1. Field of the Invention
The present invention is in the field of spiral thread inserts and more particularly is directed to an improved driving tool for inserting the same.
2. The Prior Art
As is well known, helical thread inserts are becoming increasingly employed as a means for repairing stripped, worn, or damaged threads as well as presenting a hardened stainless steel thread liner in original equipment applications where frequent threading and unthreading are expected. Briefly, where the threads in a bore are stripped or worn, repair is effected by drilling out the bore to remove remnants of the damaged threads, thereafter tapping the drilled out bore and then inserting in the tapped bore a spiral insert, the outer diameter of which is intimately engaged in the threads of the retapped bore, the inner diameter of the spiral insert providing a threaded bolt receiver portion of the same size and pitch as that presented by the original threading of the bore.
In order to assure that the spiral inserts remain in position within the tapped bore, the spiral is, prior to insertion, of a somewhat larger diameter than the bore.

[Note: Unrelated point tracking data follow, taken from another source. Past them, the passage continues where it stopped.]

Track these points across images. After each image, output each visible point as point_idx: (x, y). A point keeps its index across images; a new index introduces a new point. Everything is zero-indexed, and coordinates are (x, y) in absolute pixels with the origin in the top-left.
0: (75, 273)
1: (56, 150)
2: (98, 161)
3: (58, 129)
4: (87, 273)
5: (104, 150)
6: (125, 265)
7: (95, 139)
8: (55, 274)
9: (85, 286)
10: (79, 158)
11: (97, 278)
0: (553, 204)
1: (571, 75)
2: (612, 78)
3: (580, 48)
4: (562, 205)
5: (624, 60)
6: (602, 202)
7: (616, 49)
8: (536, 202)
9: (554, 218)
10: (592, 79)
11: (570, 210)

Thus, when it is driven into position by rotation in the tapped bore, substantial torque must be asserted on the insert, resulting in its radial inward compression.
The typical installation tool employed to position spiral inserts has comprised an elongate, hardened metal cylinder having a drive end and a torque applying end, examples of such tools being disclosed in U.S. Pat. No. 3,348,293. The torque applying end may include a handle or, where powerized application is contemplated, a drive shank facilitating coupling to a torque transmitting member, such as the chuck of a drill press or air tool.

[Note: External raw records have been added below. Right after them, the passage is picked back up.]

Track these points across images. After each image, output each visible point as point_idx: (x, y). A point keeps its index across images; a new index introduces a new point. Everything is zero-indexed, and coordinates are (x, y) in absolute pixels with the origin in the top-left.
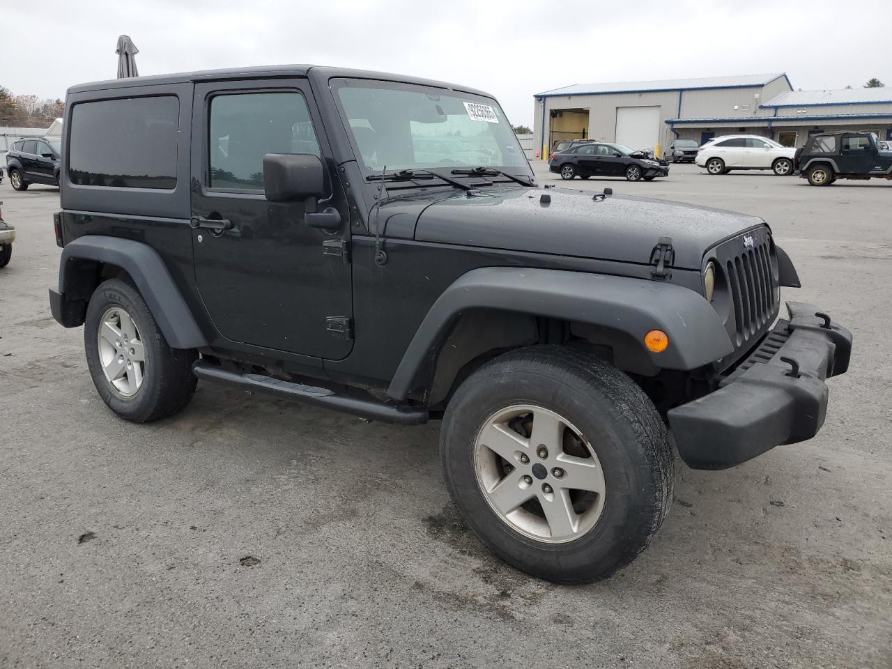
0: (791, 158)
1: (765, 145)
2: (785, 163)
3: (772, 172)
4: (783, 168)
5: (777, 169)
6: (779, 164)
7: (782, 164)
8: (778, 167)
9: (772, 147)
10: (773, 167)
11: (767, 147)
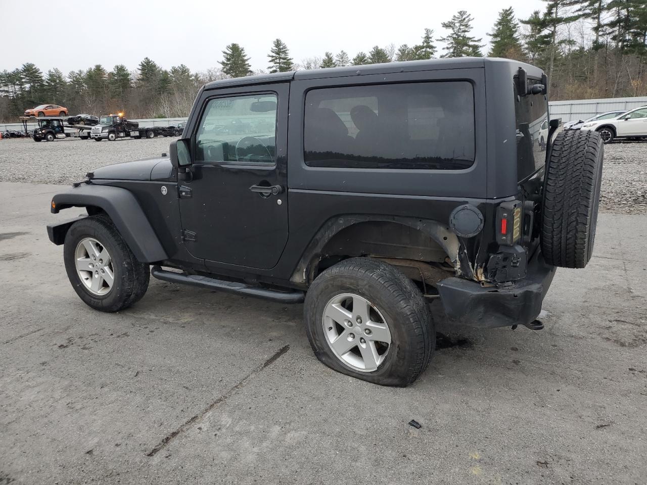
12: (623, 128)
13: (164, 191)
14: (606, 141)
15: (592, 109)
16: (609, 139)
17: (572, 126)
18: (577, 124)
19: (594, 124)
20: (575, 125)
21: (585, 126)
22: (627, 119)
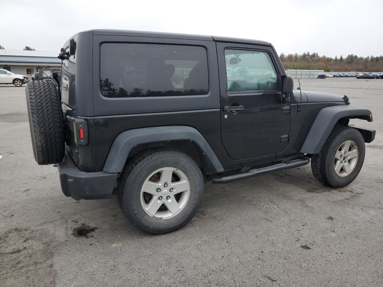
0: (21, 79)
1: (7, 73)
2: (19, 81)
3: (13, 85)
4: (19, 83)
5: (16, 84)
6: (16, 81)
7: (18, 81)
8: (16, 83)
9: (11, 74)
10: (13, 83)
11: (8, 74)
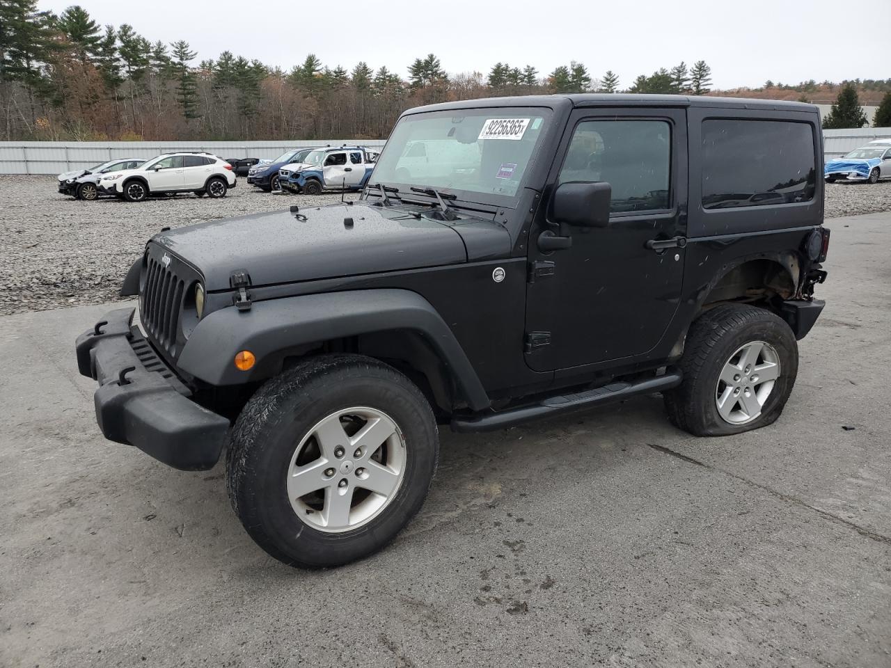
12: (156, 181)
13: (499, 275)
14: (139, 198)
15: (61, 155)
16: (142, 195)
17: (76, 179)
18: (83, 176)
19: (119, 176)
20: (80, 177)
21: (105, 179)
22: (157, 170)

The drive end of the mandrel includes a drive tooth which engages against a drive tang formed on the insert, to provide torque transfer to the lead end of the insert.
Typically, the outer surface of the mandrel is threaded to permit the insert to be mounted over the mandrel, the diameter of the threads of the mandrel being substantially less than the inside diameter of the spiral, providing clearance for radial compression of the spiral to fit the smaller diameter of the tapped bore.

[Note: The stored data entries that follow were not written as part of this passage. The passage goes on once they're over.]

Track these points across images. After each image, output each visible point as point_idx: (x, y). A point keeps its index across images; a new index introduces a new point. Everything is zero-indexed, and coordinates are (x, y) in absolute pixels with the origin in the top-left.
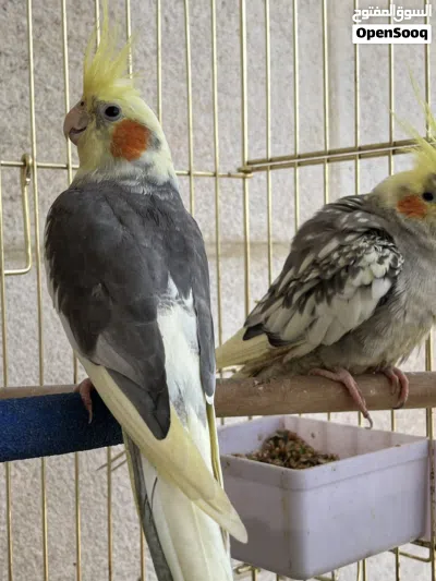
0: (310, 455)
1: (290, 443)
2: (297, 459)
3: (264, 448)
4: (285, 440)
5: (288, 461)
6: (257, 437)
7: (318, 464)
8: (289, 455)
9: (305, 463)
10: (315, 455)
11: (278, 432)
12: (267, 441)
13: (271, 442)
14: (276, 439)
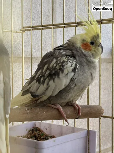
0: (45, 136)
1: (38, 132)
2: (40, 138)
3: (28, 134)
4: (36, 131)
5: (37, 138)
6: (26, 130)
7: (48, 139)
8: (37, 136)
9: (43, 139)
10: (47, 136)
11: (33, 128)
12: (29, 131)
13: (31, 131)
14: (32, 130)
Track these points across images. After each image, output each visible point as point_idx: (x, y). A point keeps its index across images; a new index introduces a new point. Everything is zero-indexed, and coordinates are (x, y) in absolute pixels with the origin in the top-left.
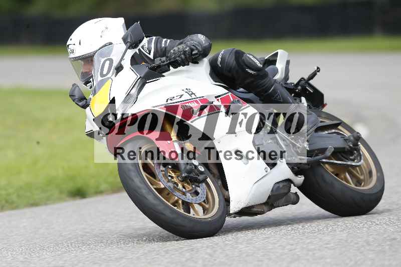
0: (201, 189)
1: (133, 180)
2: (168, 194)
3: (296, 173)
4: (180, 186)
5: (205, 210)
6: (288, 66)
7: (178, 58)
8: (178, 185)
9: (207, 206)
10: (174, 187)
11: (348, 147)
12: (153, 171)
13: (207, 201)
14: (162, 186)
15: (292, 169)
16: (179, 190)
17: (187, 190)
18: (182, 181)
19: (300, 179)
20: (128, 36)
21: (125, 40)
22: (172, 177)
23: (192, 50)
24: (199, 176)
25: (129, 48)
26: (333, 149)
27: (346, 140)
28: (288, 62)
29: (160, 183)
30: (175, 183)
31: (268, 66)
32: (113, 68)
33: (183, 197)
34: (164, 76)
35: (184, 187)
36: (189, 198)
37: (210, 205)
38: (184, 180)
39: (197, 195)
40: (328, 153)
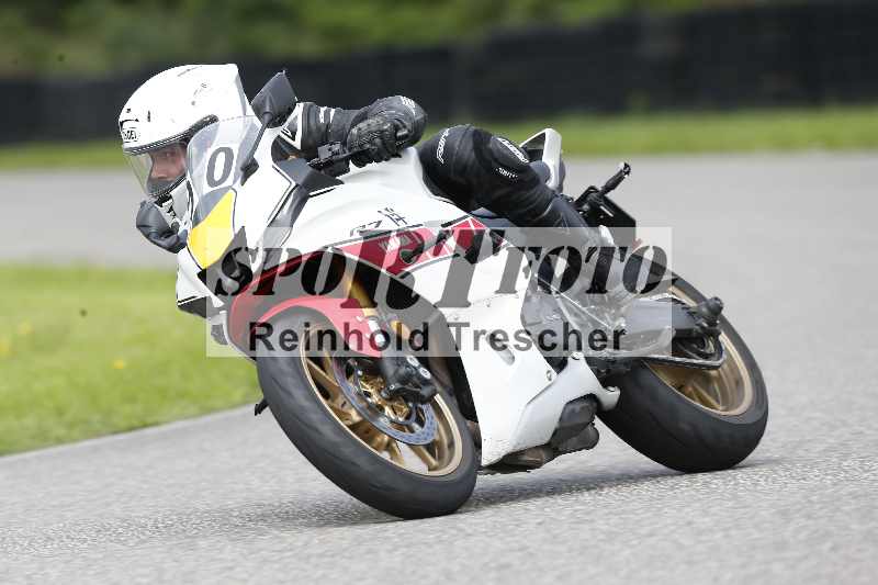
3: (606, 383)
7: (367, 146)
11: (698, 328)
18: (392, 400)
19: (612, 395)
20: (265, 99)
21: (258, 108)
23: (396, 129)
24: (421, 389)
25: (268, 126)
27: (691, 314)
32: (232, 170)
34: (340, 183)
38: (394, 397)
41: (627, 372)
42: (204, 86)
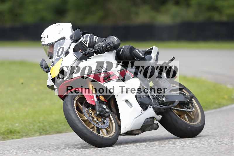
0: (107, 121)
1: (71, 115)
2: (89, 123)
3: (158, 114)
4: (95, 119)
5: (108, 132)
6: (158, 55)
7: (99, 50)
8: (94, 118)
9: (109, 130)
10: (93, 119)
11: (186, 101)
12: (82, 110)
13: (109, 127)
14: (86, 119)
15: (156, 112)
16: (95, 121)
17: (99, 121)
18: (97, 116)
19: (160, 117)
20: (73, 36)
21: (71, 38)
22: (91, 114)
23: (107, 46)
24: (105, 114)
25: (73, 42)
26: (178, 102)
27: (186, 97)
28: (158, 53)
29: (85, 117)
30: (93, 117)
31: (146, 55)
32: (63, 53)
33: (97, 125)
34: (90, 59)
35: (97, 120)
36: (100, 125)
37: (110, 129)
38: (98, 116)
39: (104, 124)
40: (176, 104)
41: (165, 112)
42: (62, 29)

In the use of mandrels of the type described, a relatively high incidence of cross threading had been observed, cross threading being the condition in which the spiral does not ride in the tapped grooves but, rather, intersects the same. The tendency toward cross threading is greatest with fine thread inserts, and during the initial and terminal stages of insertion of the spiral into the bore.
During the initial stages, there is a substantial tilting tendency, resulting when the lead end of the insert is attempted to be introduced into the lead portion of the tapped thread. Such tilting is most pronounced where the axis of the mandrel is manually rotated rather than being supported in a mechanical device which assures a precise concentricity between the axes of the mandrel and the workpiece. The tendency toward cross threading is increased by the loose fit of the insert on the driving tool, precluding precise positioning of the insert relative to the tapped aperture, the loose fit being mandated to allow for compression of the coil.
The drive tooth, which must be extremely accurately formed, is designed not only to apply a torsional force to the drive tang but also to prevent pitch variations and cross threading of the lead convolutions of the insert. The latter function is provided by a lip portion which overlaps the lead end of the insert, and constitutes the most fragile portion thereof.
Cross threading at the terminal stages of insertion is sometimes observed, especially when the spiral insert is of a relatively thin gauge wire. During the terminal driving stages, the last convolution of the spiral is unsupported by trailing convolutions and, thus, is susceptible to expansion in an axial direction. Frequently, an insert may be properly inserted and, in the terminal stages, the terminal convolution will become separated or develop a pitch angle different from the remainder of the spiral, leading to a condition in which, due to cross threading, it will be impossible to insert a bolt into the applied insert, necessitating removal and replacement of the insert. Cross threading at the trailing end increases the torque and may result in a jamming or wedging of the components, a condition which may result in fracture of the drive tooth.